Multiple Choice Quiz

I shared my brokenness with someone who loves me last night. They failed this quiz. 

I was able to calmly tell them they failed and that I needed a different answer. I told him I needed him to listen to me, to hear me and validate my suffering rather than trying to fix it. 

In helping him understand what I needed – rather than just getting angry and bitter and isolating myself even more – I was able to help myself. 

I gave him a chance to try again. He gave a wonderful answer on his second try. Then held me while I cried.

——-

Multiple choice quiz:

When someone you care about tells you they are beaten, wounded, and hurting. When they bare their wounds and share with you how they feel, even when they tell you that you are the one that hurt them, your answer should be….

A. Yep. I know. I feel that way, too. Just last week…(followed by a story of you own pain. Ignoring their vulnerability.)

B. Wow! I didn’t know you felt that way. (Followed by silence.)

C. I’m sorry. I’m sorry you are hurting. I’m sorry that person hurt you so badly. I care about you and your pain.

D. You know you really shouldn’t be this sensitive about this.  I’m sure you had something to do with the situation. Shouldn’t you be over this yet?

E. A Christian platitude like “Have you prayed about it?” or “Just lay it at the cross”. Add a scripture such as Romans 8:28.

F. If you are the one who hurt them…I am sorry. I was wrong. I should have acted differently. I’d like to try again and do better this time. Will you forgive me?

Yep, I’ve done most of the above. My suffering has helped me learn that C and F are the correct answers. As the old saying goes: “Experience is the best teacher. A fool learns no other way.”

I’ve been a fool. Now I am trying to do better.

forgiveness, Marriage, suffering


KathleenBDuncan

I write about my life, my journey, my family, and my faith. I am wife to one, mom to seven with one in heaven, and grandmother to many. I am also full-time caregiver to my stepmom E who suffers from dementia due to Alzheimer’s. In my spare time I like to read, travel, crochet, bike, and play with our black pug Molly.

Comments (7)

  • I’m really tired of A from a few people. Fine, tell me once that you are hurting, but don’t tell me over and over how hard the death of my husband is for you. You hardly knew him. If you are having trouble, figure out what is really going on with someone else, not me.

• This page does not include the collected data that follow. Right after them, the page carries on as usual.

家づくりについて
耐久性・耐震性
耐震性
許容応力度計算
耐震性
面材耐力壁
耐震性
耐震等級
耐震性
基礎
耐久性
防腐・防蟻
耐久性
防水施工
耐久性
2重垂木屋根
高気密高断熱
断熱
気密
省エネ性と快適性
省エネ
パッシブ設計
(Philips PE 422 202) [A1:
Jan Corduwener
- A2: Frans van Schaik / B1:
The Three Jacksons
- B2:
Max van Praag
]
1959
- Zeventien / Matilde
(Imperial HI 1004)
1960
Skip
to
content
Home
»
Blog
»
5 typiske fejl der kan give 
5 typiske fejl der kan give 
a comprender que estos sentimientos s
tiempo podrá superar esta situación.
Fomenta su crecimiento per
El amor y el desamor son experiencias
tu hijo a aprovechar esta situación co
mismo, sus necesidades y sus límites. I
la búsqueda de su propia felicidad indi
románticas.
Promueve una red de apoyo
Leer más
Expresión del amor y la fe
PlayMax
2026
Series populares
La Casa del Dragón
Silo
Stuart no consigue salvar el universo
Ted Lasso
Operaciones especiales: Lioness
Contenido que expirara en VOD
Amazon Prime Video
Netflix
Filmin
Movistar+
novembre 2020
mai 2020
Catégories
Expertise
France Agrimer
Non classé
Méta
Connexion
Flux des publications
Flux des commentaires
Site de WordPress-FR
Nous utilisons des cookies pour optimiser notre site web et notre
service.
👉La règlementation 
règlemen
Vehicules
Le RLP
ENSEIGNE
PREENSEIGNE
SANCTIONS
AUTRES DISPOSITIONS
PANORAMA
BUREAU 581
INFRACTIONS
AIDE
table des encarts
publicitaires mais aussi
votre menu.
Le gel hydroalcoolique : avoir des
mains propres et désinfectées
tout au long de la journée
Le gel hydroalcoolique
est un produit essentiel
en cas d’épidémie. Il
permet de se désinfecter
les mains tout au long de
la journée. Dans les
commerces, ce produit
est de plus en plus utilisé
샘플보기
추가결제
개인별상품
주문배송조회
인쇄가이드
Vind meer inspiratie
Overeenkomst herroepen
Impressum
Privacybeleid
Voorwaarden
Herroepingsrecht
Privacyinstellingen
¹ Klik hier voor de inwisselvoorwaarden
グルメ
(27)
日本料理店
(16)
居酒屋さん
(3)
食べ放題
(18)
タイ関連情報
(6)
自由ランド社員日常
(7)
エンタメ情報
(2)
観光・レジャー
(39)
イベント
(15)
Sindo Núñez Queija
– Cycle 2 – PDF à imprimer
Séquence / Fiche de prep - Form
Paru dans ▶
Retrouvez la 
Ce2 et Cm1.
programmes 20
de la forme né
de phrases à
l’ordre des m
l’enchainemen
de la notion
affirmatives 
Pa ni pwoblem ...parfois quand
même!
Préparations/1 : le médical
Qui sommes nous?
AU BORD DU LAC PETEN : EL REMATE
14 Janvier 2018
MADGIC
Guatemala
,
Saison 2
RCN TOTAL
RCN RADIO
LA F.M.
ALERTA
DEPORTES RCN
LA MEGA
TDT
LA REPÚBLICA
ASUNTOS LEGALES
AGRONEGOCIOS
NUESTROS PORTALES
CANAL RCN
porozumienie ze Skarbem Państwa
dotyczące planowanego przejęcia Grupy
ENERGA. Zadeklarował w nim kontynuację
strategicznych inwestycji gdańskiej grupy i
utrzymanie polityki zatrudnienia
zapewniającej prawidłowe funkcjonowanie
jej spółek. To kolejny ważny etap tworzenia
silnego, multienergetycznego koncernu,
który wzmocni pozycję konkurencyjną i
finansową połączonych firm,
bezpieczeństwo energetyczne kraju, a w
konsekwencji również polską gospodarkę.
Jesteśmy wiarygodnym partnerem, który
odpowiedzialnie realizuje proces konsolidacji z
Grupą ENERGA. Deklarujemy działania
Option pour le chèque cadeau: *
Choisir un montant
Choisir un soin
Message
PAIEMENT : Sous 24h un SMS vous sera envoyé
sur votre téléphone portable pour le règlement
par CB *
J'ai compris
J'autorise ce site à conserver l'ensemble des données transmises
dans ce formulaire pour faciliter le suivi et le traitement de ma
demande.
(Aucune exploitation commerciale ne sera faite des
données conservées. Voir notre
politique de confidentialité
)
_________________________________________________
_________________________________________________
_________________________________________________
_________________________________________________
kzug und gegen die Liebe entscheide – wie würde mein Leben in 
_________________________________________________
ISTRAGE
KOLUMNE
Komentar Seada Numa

    • We who are grieving deeply need time to heal before we are required to bear another’s burden. Would you want someone with a broken leg to be required to carry a 100 pound pack for 50 miles? No! You would give them time to heal!

  • What I need to hear and what someone else has to say almost never matches, at least in my experience. When someone tells me private intimate information, I’ll try to remember to ask, “What can I do for you?” cause I’m not very good at figuring it out on my own. I like the choice of C above and my husband will usually go with B and I think the silence is worse than anything else that could be said.

  • I was about to say C and F! Great reminders.

    Some friends of mine recently lost a loved one and I was at a loss as to what to say—they are over a thousand miles away. I can’t just pop over to their house to be present, bring food, and give hugs.

    All I could eke out was, “I’m so sorry. I know you are hurting and the pain is unbearable. We love you and are lifting you up in prayer.” To say nothing would’ve been hurtful, but I feel like what I did say was still trite. It’s tough. I need to remember this when my time comes to grieve so that I will extend grace to those who, like me at this moment, want to do something kind, but don’t know how to effectively help.

    • Grace. Grace. And more grace. That’s how I survived our loss.

      Grace from God Our Father.
      Grace from others when I was grieving.
      Grace to other who loved me imperfectly.